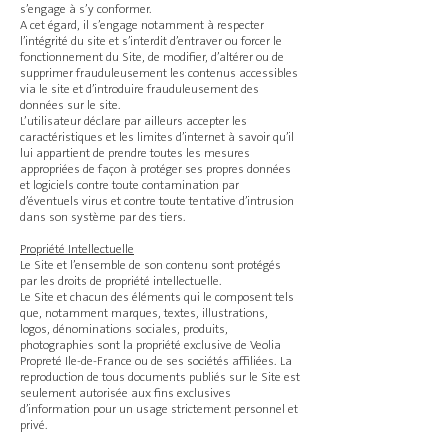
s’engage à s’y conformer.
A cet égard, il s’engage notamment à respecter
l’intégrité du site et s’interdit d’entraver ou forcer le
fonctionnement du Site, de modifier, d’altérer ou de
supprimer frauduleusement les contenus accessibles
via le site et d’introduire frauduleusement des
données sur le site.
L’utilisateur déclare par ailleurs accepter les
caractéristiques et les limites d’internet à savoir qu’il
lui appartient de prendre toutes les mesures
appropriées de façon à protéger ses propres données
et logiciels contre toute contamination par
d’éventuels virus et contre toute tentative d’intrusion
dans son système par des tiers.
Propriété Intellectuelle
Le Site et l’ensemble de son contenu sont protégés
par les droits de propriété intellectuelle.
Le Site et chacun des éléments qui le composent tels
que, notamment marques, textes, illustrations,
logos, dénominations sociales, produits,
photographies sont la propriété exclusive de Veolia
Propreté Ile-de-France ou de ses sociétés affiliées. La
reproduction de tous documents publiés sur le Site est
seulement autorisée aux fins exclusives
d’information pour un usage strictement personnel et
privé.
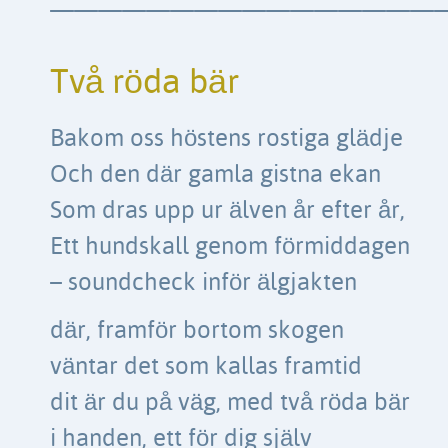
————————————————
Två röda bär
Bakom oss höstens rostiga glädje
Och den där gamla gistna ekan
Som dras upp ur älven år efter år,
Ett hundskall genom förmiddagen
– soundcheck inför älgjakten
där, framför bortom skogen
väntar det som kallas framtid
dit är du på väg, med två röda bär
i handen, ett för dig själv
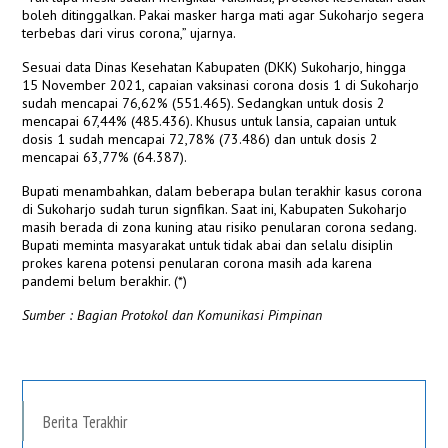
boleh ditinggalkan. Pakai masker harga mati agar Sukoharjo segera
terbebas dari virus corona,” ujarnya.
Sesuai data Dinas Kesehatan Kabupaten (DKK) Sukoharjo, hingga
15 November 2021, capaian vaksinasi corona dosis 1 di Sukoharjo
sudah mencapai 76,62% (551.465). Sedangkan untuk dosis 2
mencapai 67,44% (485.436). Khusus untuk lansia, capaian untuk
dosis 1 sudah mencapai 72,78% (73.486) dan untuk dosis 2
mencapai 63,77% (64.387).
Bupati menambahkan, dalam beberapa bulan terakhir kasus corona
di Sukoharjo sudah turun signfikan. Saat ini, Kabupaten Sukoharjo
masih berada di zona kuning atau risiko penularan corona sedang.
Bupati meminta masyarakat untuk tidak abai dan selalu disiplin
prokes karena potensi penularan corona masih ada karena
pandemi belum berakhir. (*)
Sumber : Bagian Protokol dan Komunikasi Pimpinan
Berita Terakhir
· · · · · · ·
__Work to be completed__. Only the text of the entries above is to be given again, exactly, with the pictures left out.

__Response to this exercise__.
s’engage à s’y conformer.
A cet égard, il s’engage notamment à respecter
l’intégrité du site et s’interdit d’entraver ou forcer le
fonctionnement du Site, de modifier, d’altérer ou de
supprimer frauduleusement les contenus accessibles
via le site et d’introduire frauduleusement des
données sur le site.
L’utilisateur déclare par ailleurs accepter les
caractéristiques et les limites d’internet à savoir qu’il
lui appartient de prendre toutes les mesures
appropriées de façon à protéger ses propres données
et logiciels contre toute contamination par
d’éventuels virus et contre toute tentative d’intrusion
dans son système par des tiers.
Propriété Intellectuelle
Le Site et l’ensemble de son contenu sont protégés
par les droits de propriété intellectuelle.
Le Site et chacun des éléments qui le composent tels
que, notamment marques, textes, illustrations,
logos, dénominations sociales, produits,
photographies sont la propriété exclusive de Veolia
Propreté Ile-de-France ou de ses sociétés affiliées. La
reproduction de tous documents publiés sur le Site est
seulement autorisée aux fins exclusives
d’information pour un usage strictement personnel et
privé.
————————————————
Två röda bär
Bakom oss höstens rostiga glädje
Och den där gamla gistna ekan
Som dras upp ur älven år efter år,
Ett hundskall genom förmiddagen
– soundcheck inför älgjakten
där, framför bortom skogen
väntar det som kallas framtid
dit är du på väg, med två röda bär
i handen, ett för dig själv
boleh ditinggalkan. Pakai masker harga mati agar Sukoharjo segera
terbebas dari virus corona,” ujarnya.
Sesuai data Dinas Kesehatan Kabupaten (DKK) Sukoharjo, hingga
15 November 2021, capaian vaksinasi corona dosis 1 di Sukoharjo
sudah mencapai 76,62% (551.465). Sedangkan untuk dosis 2
mencapai 67,44% (485.436). Khusus untuk lansia, capaian untuk
dosis 1 sudah mencapai 72,78% (73.486) dan untuk dosis 2
mencapai 63,77% (64.387).
Bupati menambahkan, dalam beberapa bulan terakhir kasus corona
di Sukoharjo sudah turun signfikan. Saat ini, Kabupaten Sukoharjo
masih berada di zona kuning atau risiko penularan corona sedang.
Bupati meminta masyarakat untuk tidak abai dan selalu disiplin
prokes karena potensi penularan corona masih ada karena
pandemi belum berakhir. (*)
Sumber : Bagian Protokol dan Komunikasi Pimpinan
Berita Terakhir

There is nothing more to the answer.